Nem notou que as vozes agora não passavam de pensamentos e que nem eram tão
dissonantes assim.
Bárbara A. Sanco - Porto Alegre/RS
http://barbarasanco.blogspot.com.br/
Publicação autorizada através de e-mail de 07/09/2012
5 comentários:
Seja bem vida à família Gandavos, Bárbara A. Sanco. Parabéns pelo seu blog http://barbarasanco.blogspot.com.br/
e pelo belíssimo texto AS VOZES publicado por cá.
Obrigada Carlos, pelo elogio e pela gentileza. Adorei o seu blog.
Que texto criativo! Lembrou-me deveras Machado de Assis.
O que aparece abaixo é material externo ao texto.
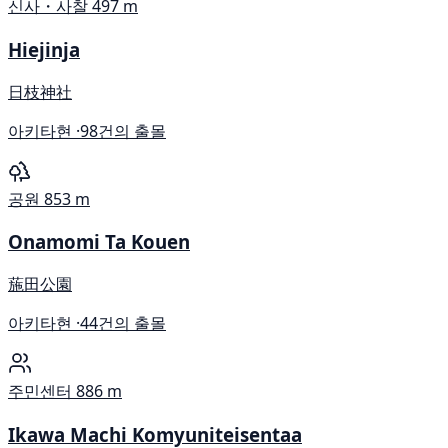
신사・사찰
497 m
Hiejinja
日枝神社
아키타현 ·
98건의 출몰
공원
853 m
Onamomi Ta Kouen
葹田公園
아키타현 ·
44건의 출몰
주민센터
886 m
Ikawa Machi Komyuniteisentaa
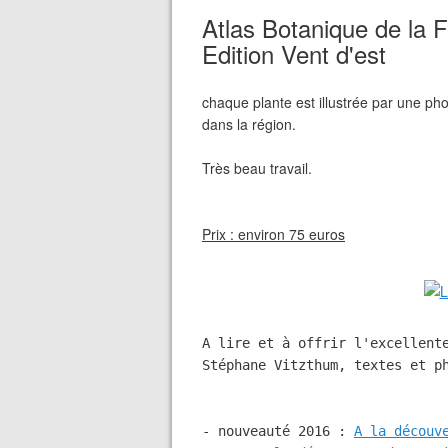
Atlas Botanique de la F
Edition Vent d'est
chaque plante est illustrée par une pho
dans la région.
Très beau travail.
Prix : environ 75 euros
A lire et à offrir l'excellent
Stéphane Vitzthum, textes et ph
- nouveauté 2016 : 
A la découv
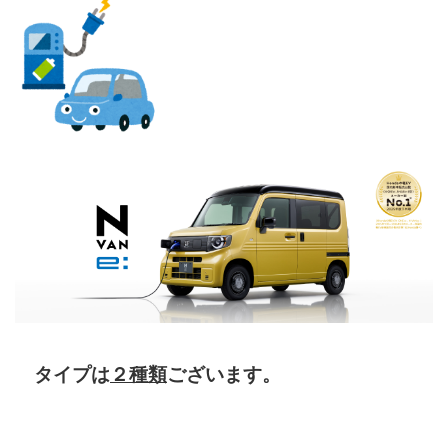
タイプは
２種類
ございます。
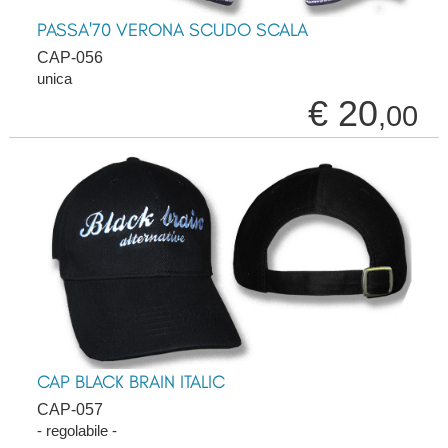
PASSA'70 VERONA SCUDO SCALA
CAP-056
unica
€ 20
,00
CAP BLACK BRAIN ITALIC
CAP-057
- regolabile -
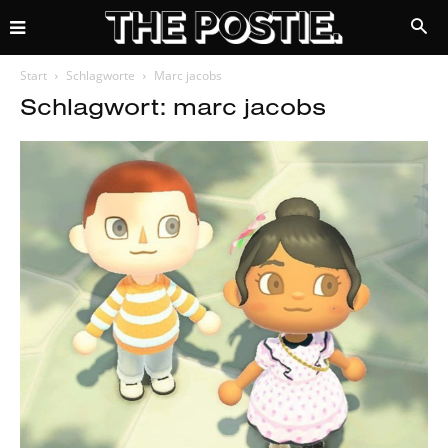
Start
Schlagworte
Marc jacobs
Schlagwort: marc jacobs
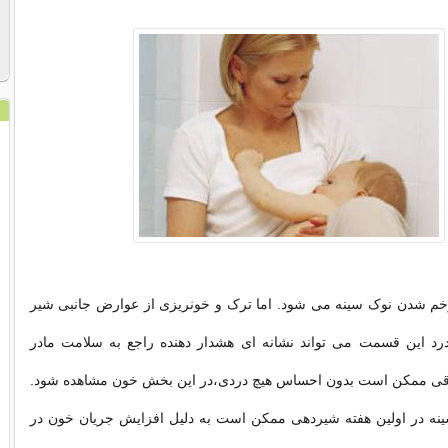
م شدن نوک سینه می شود. اما ترک و خونریزی از عوارض جانبی شیر
رد این قسمت می تواند نشانه ای هشدار دهنده راجع به سلامت مادر
فاقی ممکن است بدون احساس هیچ دردی،در این بخش خون مشاهده شود.
ه در اولین هفته شیردهی ممکن است به دلیل افزایش جریان خون در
Parabéns! Bárbara, acho que somos todos dessa maneira mesmo: essas vozes em nós, na verdade, talvez não sejam tão dissonantes assim. Gostei demais! Abraços!
Obrigada Wanderley, fico muito lisonjeada pela comparação com Machado. Quis brincar com a ideia de que cada um é um mundo, um mundo em transformação, e quando sufocado pode surtar em busca de espaço para expansão. Mais uma vez obrigada pelas gentis palavras! Abraço para você também!